Nº-2-2018 (12/01/2018): Further increase in activity is interpreted as a state of internal agitation associated with intrusion of magma inside the volcano, at relatively shallow depths (few km below the caldera). Numbers reach more than 100 quakes daily. 98 cm of inflation has been measured since the beginning of 2017. The total since the 2005 eruption is now at 6 m permanent rise of the caldera floor. The rate of uplift is now higher than it was when the 2005 eruption occurred. The chances of a short-term eruption in the volcano (days to weeks) have increased. Possible scenarios of future activities are outlined in the report. They are:
– SMALL TO MODERATE ERUPTION IN THE NORTH FLANK (most probable) or
– MODERATE TO LARGE ERUPTION IN THE NORTH FLANK (less likely) or
– ERUPTION IN THE SOUTH FLANK (very unlikely).
We can expect a new report within the next few days.
THE 2005 ERUPTION

The Sierra Negra eruption viewed from the east caldera rim on the night of October 24, the 3rd day of the eruption. Vigorous lava fountains rise from several locations along the fissure vent, feeding several anastomosing (uniting) lava flows that poured into the caldera. The scattered glow in the foreground was due to ponded lava covering the caldera’s eastern floor. (© Gregg Estes, 2005)
Scientists had reported roughly 5 m of total uplift in Sierra Negra since 1992. This is the largest precursory inflation ever recorded at a basaltic caldera. On 16 April 2005 the active fault system below the caldera had experienced an mb 4.6 earthquake and ~84 cm of uplift. This earthquake marked another trapdoor-faulting event, a process presumably driven by a shallow (<2 km) intrusion of magma.
Sierra Negra volcano began a week-long eruption on 22 October 2005. It was preceded by several earthquakes earlier that month and an M 5.5 three hours earlier that same day. At 17:30 an explosion was heard by many people in the town of Villamil, 20 km SE of the volcano. 15 minutes later, the Washington VAAC detected an ash cloud of ~15.2 km on satellite imagery. The column may have reached a height of 20 km later. Extensive lava fountains were seen rising to heights of 200-300 m along a segment of the caldera rim. Incandescent lava flowed several km down the outer NW flank, and tourists reported seeing two lava flows descending the N flank.

(Items from a dataset)

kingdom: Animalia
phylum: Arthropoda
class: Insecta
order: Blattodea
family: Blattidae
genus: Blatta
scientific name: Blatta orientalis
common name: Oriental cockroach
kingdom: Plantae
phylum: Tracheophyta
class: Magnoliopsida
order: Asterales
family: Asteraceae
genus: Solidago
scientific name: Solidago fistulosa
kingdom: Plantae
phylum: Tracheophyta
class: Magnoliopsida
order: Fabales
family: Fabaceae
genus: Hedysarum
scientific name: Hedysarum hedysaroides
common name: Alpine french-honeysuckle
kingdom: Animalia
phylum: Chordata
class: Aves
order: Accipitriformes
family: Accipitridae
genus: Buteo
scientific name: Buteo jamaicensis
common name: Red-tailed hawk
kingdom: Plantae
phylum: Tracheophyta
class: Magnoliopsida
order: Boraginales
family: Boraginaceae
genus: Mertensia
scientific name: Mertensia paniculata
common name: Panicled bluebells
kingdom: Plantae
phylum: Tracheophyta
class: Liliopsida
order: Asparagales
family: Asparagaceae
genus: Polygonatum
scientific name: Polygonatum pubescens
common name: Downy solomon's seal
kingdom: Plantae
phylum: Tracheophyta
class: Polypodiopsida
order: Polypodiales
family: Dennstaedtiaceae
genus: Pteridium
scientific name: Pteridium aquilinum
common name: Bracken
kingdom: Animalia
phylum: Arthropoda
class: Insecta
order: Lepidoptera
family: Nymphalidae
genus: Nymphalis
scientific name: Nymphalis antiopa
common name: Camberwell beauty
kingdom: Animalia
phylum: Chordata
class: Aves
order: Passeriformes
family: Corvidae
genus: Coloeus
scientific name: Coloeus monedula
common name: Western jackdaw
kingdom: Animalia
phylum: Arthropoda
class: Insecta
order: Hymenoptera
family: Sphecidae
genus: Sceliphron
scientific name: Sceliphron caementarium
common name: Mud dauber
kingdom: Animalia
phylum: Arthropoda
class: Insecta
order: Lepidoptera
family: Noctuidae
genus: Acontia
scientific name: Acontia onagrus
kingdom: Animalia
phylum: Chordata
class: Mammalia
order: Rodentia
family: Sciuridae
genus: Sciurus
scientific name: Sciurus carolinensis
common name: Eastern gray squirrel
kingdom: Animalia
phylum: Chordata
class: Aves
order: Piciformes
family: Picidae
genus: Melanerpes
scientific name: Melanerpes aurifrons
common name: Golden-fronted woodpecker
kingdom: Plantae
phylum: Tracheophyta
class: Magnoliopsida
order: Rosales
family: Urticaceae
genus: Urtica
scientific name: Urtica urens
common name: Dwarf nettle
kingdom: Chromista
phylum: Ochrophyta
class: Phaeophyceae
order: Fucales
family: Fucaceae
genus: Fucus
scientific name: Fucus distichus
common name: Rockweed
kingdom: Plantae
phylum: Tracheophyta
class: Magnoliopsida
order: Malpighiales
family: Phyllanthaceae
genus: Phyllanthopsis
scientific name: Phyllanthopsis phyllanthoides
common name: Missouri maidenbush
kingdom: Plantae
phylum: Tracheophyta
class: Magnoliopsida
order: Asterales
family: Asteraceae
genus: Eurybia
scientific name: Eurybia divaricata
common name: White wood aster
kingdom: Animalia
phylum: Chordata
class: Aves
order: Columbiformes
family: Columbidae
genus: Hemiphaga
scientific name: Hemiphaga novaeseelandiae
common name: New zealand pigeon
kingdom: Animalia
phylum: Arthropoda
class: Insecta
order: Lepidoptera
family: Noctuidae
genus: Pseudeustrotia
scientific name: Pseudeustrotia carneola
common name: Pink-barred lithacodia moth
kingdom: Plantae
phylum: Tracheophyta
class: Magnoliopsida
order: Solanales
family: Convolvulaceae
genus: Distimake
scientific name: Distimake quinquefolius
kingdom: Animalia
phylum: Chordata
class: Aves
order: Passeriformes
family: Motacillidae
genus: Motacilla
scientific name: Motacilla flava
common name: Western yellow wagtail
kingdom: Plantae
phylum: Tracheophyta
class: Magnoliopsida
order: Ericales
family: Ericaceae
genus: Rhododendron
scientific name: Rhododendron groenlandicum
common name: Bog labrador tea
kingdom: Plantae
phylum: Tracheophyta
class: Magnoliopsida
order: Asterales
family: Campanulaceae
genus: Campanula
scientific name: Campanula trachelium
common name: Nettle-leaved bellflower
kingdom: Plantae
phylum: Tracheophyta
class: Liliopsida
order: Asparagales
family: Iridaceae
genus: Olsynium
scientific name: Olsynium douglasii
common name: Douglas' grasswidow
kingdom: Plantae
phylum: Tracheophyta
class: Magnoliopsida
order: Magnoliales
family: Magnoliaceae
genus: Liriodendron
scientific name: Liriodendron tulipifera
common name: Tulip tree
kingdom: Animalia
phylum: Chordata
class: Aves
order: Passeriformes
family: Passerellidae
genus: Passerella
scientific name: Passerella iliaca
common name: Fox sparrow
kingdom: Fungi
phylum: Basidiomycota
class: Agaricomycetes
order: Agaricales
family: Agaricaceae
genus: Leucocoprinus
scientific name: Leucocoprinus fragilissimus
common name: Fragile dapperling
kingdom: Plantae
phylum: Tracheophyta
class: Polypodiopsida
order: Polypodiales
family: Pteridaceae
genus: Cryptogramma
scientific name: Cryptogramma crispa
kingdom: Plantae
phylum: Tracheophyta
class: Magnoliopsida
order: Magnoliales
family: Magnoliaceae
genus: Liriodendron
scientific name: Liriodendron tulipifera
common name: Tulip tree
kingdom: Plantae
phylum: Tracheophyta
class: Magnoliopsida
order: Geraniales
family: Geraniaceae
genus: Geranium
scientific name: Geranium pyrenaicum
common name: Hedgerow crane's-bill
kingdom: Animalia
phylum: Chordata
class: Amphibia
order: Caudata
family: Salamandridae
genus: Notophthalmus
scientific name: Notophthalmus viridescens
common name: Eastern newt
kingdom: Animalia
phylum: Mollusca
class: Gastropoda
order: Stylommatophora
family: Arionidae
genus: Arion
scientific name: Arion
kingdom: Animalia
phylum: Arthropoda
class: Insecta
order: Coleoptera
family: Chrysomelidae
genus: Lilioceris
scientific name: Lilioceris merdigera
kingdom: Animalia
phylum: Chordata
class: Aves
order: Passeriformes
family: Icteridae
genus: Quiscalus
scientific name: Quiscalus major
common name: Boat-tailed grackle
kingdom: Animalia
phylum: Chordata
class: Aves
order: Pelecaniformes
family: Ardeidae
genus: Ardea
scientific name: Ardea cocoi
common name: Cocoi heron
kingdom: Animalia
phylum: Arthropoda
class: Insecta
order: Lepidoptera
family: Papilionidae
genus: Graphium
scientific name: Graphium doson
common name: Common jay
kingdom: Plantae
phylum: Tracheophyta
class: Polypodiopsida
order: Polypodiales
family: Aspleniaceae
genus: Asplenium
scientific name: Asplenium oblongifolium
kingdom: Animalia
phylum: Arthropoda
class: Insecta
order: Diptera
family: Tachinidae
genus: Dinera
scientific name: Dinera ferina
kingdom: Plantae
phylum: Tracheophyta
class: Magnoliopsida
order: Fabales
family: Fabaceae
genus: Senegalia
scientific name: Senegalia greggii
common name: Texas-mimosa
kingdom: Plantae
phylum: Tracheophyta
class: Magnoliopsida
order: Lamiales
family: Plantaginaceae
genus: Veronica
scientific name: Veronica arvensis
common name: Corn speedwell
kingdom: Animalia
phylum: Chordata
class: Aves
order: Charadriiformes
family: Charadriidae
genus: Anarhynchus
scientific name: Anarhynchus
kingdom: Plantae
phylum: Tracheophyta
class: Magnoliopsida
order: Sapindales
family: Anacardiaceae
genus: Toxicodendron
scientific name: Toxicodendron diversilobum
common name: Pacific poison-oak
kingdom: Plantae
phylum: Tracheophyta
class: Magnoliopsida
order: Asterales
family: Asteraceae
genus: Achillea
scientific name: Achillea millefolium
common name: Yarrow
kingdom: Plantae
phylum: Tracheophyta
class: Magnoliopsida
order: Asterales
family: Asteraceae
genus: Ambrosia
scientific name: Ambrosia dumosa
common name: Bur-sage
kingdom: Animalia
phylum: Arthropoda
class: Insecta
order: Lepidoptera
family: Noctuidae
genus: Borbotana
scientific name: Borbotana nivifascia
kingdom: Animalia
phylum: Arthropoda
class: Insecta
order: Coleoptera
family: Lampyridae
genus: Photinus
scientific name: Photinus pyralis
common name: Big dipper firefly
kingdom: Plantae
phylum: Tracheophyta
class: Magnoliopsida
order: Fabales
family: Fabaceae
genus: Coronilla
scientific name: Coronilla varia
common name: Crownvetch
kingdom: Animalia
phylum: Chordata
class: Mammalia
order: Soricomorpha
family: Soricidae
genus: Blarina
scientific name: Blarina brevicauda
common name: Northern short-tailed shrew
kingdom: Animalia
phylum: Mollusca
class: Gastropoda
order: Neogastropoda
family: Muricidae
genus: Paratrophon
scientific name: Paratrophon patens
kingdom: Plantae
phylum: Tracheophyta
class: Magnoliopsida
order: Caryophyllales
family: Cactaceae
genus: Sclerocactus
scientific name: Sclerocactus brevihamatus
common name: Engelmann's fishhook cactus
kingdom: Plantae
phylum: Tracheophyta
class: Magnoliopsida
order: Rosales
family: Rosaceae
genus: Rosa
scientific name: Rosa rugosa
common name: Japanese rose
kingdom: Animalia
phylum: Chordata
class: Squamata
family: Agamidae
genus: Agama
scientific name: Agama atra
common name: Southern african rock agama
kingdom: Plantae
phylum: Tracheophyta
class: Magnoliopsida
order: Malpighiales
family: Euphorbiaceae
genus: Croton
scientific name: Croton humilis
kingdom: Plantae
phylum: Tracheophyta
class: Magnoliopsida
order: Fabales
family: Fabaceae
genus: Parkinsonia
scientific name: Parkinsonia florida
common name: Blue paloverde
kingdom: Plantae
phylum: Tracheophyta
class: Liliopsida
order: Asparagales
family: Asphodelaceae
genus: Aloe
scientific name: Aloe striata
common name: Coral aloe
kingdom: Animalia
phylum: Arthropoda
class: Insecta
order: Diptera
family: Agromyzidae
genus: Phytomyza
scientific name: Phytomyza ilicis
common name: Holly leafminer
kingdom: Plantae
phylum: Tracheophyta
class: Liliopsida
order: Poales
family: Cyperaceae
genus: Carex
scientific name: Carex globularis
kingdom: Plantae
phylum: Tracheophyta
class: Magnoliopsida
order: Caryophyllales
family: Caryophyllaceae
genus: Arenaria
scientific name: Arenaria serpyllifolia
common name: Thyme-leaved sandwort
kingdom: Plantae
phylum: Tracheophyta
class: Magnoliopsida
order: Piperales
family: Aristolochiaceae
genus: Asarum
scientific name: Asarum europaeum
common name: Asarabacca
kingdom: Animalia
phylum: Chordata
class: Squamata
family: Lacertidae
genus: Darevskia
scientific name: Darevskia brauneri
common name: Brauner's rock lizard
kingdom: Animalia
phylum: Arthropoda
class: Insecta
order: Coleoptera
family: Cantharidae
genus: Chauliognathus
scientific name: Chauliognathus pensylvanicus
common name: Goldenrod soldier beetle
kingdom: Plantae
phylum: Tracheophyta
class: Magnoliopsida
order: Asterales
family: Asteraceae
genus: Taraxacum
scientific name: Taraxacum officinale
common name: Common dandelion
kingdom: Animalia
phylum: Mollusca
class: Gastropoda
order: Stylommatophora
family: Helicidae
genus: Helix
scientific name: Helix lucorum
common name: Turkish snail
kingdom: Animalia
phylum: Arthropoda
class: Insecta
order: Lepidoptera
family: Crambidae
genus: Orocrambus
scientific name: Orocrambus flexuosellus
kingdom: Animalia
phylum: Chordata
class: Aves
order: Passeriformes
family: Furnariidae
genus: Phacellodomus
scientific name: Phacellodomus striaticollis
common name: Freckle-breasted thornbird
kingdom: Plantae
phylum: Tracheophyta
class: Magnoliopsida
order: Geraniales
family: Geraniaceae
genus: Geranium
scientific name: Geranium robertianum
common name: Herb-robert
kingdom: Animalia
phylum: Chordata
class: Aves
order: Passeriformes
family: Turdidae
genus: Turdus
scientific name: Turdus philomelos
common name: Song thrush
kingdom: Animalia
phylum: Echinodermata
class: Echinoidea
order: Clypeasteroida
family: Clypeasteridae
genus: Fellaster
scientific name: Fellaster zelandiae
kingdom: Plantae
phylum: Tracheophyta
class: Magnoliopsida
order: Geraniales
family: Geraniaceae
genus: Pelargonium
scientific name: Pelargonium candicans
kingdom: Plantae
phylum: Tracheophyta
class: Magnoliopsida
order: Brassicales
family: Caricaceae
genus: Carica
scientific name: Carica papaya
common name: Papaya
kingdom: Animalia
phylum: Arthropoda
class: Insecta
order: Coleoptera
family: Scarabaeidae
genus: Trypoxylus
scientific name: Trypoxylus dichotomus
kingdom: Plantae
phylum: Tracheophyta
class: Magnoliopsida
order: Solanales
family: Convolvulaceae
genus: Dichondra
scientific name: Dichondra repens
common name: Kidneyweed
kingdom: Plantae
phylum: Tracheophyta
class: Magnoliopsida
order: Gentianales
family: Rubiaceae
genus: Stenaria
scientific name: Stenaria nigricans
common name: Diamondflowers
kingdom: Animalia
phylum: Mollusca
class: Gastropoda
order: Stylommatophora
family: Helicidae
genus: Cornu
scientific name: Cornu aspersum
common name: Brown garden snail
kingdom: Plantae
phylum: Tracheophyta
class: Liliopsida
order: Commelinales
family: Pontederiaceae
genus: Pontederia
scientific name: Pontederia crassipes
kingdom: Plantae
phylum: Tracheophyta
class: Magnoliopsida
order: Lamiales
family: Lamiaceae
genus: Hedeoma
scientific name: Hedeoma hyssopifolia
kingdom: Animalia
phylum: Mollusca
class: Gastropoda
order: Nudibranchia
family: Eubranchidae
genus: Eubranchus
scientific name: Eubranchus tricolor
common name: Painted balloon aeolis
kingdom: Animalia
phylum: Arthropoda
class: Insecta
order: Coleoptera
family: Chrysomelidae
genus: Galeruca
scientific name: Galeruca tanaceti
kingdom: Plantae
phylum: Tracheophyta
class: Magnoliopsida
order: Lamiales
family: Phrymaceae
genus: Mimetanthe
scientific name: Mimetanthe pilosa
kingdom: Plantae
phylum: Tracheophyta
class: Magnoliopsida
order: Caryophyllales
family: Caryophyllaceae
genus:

▶ [Instructions for the task] Pick up the text on the Sierra Negra volcano after its last sentence and continue it.

▶ [The answer]
Wonderful 16-min. video of the eruption by ‘Colgate University’ on YT, with people who seem to know what they are talking about (must see!):

2005, on October 25, MODIS flying onboard the Terra satellite captured this image, three days into the last eruption of Sierra Negra. (© NASA image by Jesse Allen)
Fortunately, scientists had a chance to be there to watch, and measure as many parameters as possible. They described the style of the Sierra Negra 2005 eruption as follows:
Evolution through four stages:
1. An explosive vent-opening phase that produced the high plume of steam, gases, and ash.
2. The Curtain of fire phase: Within an hour, the length of the dike had opened a fissure, erupting as a 2-km-long curtain of fire. The fountains fed lava flows that quickly progressed down the north side of the volcano. They also supplied a voluminous ‘a’a lava flow that advanced 5 km south across the caldera floor.
3. A phase of fire fountains, now from isolated vents. The lava flow on the caldera floor was now fed by a perched lava pond, which in turn fed the interior of the main flow. This ‘a’a main flow inflated and continued in an unusual way: After the first day, it advanced slowly by emitting lobes of pahoehoe around its fronts. – Except for the opening blast, so far the activity was Hawaiian in style.
4. Strombolian phase: On the last day of the eruption, the eruptive style changed to Strombolian – the bursting of large bubbles near the surface and pulsating fire fountains from a single vent. The transition occurred when the ascent rate of the magma in the conduit decreased below a threshold value of ~25 m³/s.

This composite view looks west from the NE rim (right) of Sierra Negra’s caldera on October 23, 2005. The caldera floor is to the left. Four active vents are superimposed in this photo, aligned along the E-W fracture that lies at the base of the inner caldera wall. Numerous lava flows descended southwards to the left where they joined to form one single flow of ‘a’a lava ~ 1 km wide and 7 km long that had already reached the southern inner wall of the caldera on the 23rd. (© Minard Hall, 2005, Escuela Politecnica Nacional, Quito).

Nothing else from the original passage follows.